The latter category is comprised of a wide range of folks:  from the newest neophyte who has declared themselves a grand-high muckety-mcuk after thumbing through a Llewellyn book while sitting in the aisle of a bookstore, to the high school retro-goth sect trying to reinvent Crowley as both a fashion statement and mindset, to the ooga-booga highly pressurized sales jockeys manning the counters of the few remaining pagan-friendly hot spots in the city, to the suburban parents who think that having a garden full of herbal tea starter plants from Home Depot makes them a Green Witch, to the hardcore oldsters who can quote from the Farrars or Valiente or Bardon and scare the beejayzus out of the fluffy-bunnies with their stories of back in the 1960s & 70s when you had to get nekkid in the woods in order to be considered legit.....

From the staunchest of  traddies, to the "why can't we all just get along" middle-roaders, to the "I make my own shit up and you have to accept me because I say I'm a fellow pagan" folks, to the "I'm a werewolf-vamp witch of the first magnitude" to the eccentric Christo-Buddhist-Jew-Zen amalgamated bullshit slingers, to the decent folks who practice quietly out of the PAGAN PRIDE public eye, to the handful of half-assed roleplaying nutjobs who whine that there are still witch wars to be battled at every turn. 

The rumor mill turns on the gristle of every warcry.  Some of us who have been in and around the so-called 'pagan community' for a decade or more can only shake our heads and bemoan the latest onslaught of "progressive" and "reinvented" versions of what we've long-held dear.

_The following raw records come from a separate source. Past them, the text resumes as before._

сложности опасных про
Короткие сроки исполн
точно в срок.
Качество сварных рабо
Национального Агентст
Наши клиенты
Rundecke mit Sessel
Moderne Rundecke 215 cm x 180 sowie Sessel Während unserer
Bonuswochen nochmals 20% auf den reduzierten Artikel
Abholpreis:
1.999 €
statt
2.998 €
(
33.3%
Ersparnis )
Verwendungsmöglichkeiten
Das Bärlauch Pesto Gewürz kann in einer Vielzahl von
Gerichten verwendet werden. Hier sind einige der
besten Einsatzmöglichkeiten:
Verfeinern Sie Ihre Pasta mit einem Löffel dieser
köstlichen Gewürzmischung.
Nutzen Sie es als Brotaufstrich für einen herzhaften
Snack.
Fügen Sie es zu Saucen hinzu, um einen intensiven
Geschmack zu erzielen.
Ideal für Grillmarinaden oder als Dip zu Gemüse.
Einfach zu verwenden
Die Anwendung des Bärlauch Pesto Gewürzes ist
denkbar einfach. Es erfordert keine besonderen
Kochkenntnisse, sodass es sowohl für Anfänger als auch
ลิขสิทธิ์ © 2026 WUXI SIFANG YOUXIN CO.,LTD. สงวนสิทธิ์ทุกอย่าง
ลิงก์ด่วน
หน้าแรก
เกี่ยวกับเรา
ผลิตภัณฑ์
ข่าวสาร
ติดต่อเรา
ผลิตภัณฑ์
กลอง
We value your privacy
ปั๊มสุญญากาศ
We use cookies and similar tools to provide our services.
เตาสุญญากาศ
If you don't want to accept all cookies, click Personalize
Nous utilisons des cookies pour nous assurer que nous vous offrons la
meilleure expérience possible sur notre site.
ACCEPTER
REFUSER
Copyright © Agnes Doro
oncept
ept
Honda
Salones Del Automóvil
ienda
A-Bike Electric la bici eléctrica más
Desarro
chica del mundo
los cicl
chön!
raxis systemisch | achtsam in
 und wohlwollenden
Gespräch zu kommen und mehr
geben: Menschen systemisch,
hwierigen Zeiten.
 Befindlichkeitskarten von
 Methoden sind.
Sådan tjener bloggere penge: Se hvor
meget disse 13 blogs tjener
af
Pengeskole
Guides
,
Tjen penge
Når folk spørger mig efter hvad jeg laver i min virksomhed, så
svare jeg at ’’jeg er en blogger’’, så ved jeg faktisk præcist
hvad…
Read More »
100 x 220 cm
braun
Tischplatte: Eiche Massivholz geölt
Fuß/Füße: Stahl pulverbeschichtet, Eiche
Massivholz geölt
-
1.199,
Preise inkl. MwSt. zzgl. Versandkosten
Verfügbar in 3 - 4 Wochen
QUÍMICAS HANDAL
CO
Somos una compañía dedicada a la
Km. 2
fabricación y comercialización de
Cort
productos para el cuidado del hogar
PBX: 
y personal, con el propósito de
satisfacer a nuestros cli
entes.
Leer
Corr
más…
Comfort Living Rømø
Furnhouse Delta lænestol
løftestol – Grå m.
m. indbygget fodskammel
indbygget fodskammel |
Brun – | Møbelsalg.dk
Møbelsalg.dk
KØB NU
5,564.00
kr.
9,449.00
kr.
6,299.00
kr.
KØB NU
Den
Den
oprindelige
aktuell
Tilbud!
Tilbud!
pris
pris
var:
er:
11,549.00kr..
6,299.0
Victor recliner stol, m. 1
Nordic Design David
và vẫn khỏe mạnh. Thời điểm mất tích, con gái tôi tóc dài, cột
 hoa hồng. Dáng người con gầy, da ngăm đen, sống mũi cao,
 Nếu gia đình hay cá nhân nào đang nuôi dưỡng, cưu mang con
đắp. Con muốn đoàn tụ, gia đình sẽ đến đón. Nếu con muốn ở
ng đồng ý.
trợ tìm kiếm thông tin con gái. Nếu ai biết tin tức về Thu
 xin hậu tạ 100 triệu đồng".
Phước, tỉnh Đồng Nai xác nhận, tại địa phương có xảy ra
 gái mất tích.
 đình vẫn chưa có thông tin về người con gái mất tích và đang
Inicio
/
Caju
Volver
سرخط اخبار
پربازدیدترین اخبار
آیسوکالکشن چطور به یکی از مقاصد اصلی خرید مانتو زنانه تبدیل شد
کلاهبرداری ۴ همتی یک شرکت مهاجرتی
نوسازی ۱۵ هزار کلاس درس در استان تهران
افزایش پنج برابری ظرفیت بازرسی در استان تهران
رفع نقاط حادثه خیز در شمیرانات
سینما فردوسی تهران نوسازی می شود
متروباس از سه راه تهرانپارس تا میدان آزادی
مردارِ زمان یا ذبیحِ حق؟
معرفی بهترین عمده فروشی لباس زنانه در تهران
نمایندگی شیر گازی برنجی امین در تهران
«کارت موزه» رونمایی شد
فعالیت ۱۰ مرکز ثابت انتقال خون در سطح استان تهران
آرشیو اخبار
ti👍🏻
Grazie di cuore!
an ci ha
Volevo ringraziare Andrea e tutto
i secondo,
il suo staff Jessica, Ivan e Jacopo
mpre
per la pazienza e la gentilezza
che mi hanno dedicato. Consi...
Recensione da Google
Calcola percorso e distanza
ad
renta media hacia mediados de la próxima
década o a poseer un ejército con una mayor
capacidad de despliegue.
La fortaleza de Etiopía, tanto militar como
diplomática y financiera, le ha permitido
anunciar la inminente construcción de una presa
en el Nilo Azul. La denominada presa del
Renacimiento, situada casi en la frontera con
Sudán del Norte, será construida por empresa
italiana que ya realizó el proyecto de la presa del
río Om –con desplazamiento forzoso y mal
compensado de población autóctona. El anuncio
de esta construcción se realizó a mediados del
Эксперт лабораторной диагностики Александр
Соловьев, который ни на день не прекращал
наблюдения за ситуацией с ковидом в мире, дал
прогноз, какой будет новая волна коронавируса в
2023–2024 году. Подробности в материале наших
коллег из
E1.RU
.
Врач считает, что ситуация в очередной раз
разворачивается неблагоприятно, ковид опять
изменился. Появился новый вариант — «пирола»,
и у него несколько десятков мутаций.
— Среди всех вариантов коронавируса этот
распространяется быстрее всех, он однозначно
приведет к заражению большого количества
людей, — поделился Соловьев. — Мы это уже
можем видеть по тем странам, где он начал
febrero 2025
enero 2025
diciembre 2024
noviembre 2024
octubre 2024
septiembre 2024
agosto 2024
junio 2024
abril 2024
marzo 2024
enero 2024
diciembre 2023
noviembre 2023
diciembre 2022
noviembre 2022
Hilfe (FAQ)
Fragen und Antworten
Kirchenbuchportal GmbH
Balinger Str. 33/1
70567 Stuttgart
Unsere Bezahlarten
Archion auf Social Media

This blog is a forum for my rants.  It contains my opinions of first-hand conversations, of online interactions, of in-person meetings, of attending public circles, classes, festivals and just day-to-day run-ins with people claiming to be a peer. 

Nearly all of the time, there is something to be learned from these interactions.  Lessons come from good teachers and bad examples alike.  Often with a side dish of humor or wincing, but wisdom via clue-by-four is still the best way for the Gods to drive a point home.

So strap yourself in and be welcomed. 

Laugh, marvel, and get pissed off with me....or at me.  We are all students and we are all teachers here.  I'm just brave enough and/or stupid enough to put my words and thoughts out on the blogosphere for all to see and respond to.